Each member of the talented main cast has at least one quotable line. Like Wilder, castmates Kahn, Feldman, and Mars either had been or would be cast in another Brooks movie. Yet Wilder stands out. In Young Frankenstein he’s a master of physical comedy and the carefully timed line. He’s an unlikely leading man who wins over his true love.

Young Frankenstein taught my brother and me how the individually quotable lines, reaction shots, and loosely adapted Frankenstein plot can be transformed into #13 on the American Film Institute’s list of America’s 100 Funniest Movies. It helped us understand its place within cinematic history and the many sources from which it borrowed. Young Frankenstein in general — and Gene Wilder in particular — gave us a lifetime of shared smiles.

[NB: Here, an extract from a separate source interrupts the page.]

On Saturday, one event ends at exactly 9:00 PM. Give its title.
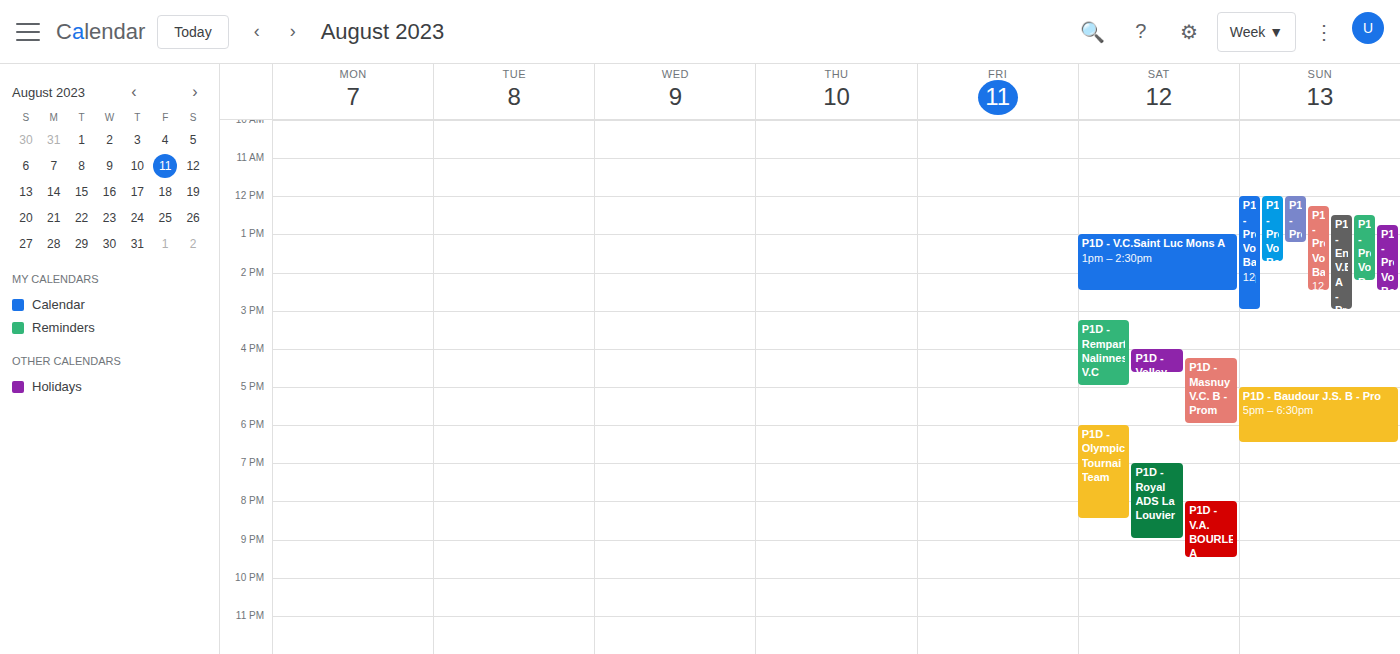
"P1D - Royal ADS La Louvier"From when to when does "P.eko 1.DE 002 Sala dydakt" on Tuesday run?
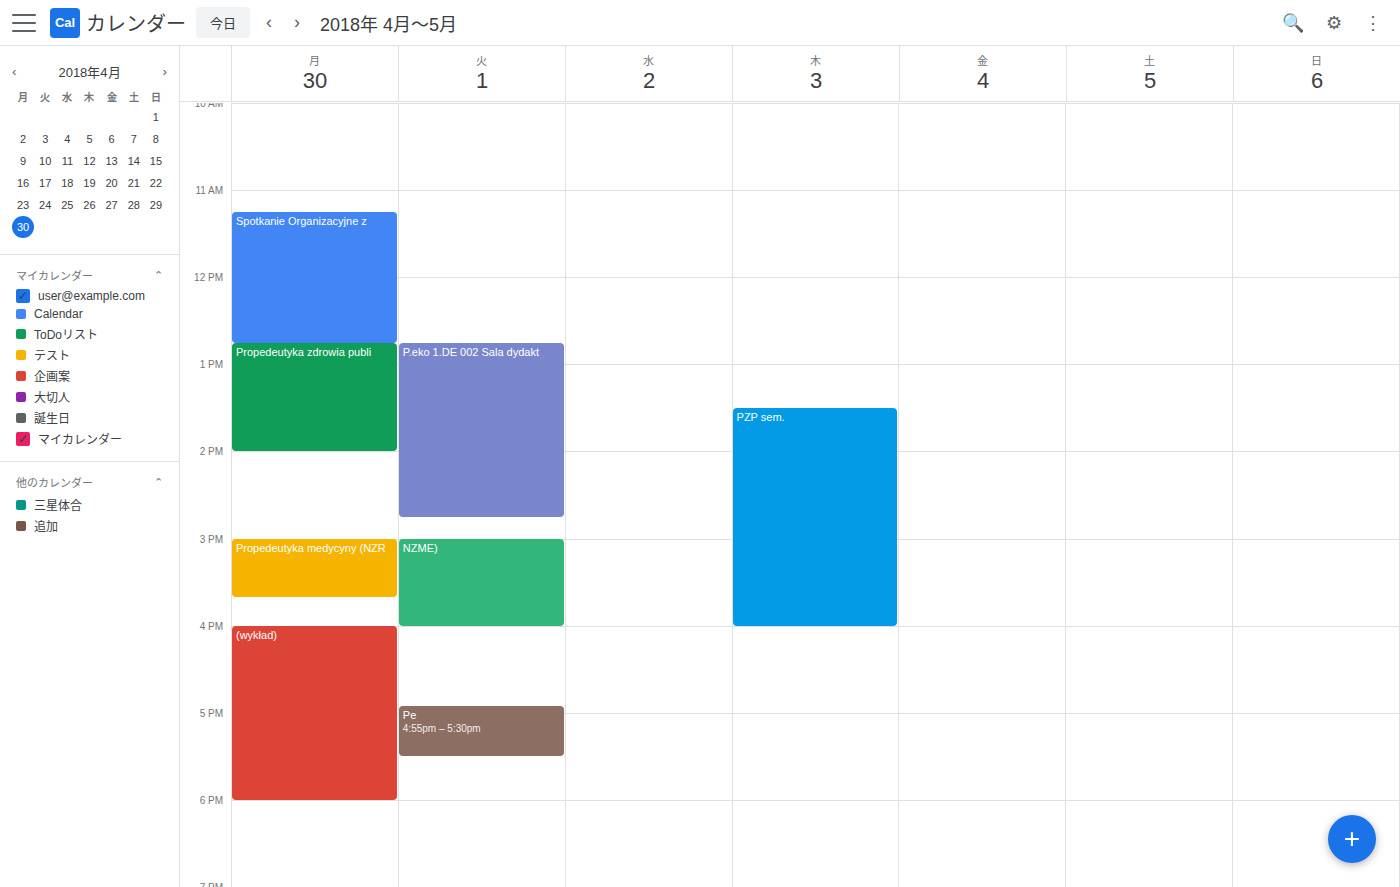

Since Wilder’s death was announced on 29 August, several writers have mentioned his enduring film legacy. Perhaps Wilder’s legacy is even simpler and more personal to his fans. Wilder taught us to appreciate comedy and the art of filmmaking. His performances stick with us and become part of our familial experiences as well as pop culture touchstones. We are part of Wilder’s legacy every time we quote Young Frankenstein or discuss it with our friends and family. A cinematic legacy is important, but the personable Wilder, with his concern for his audiences (especially the children who think of him as Willy Wonka), would likely be just as proud of a legacy of fans spanning generations.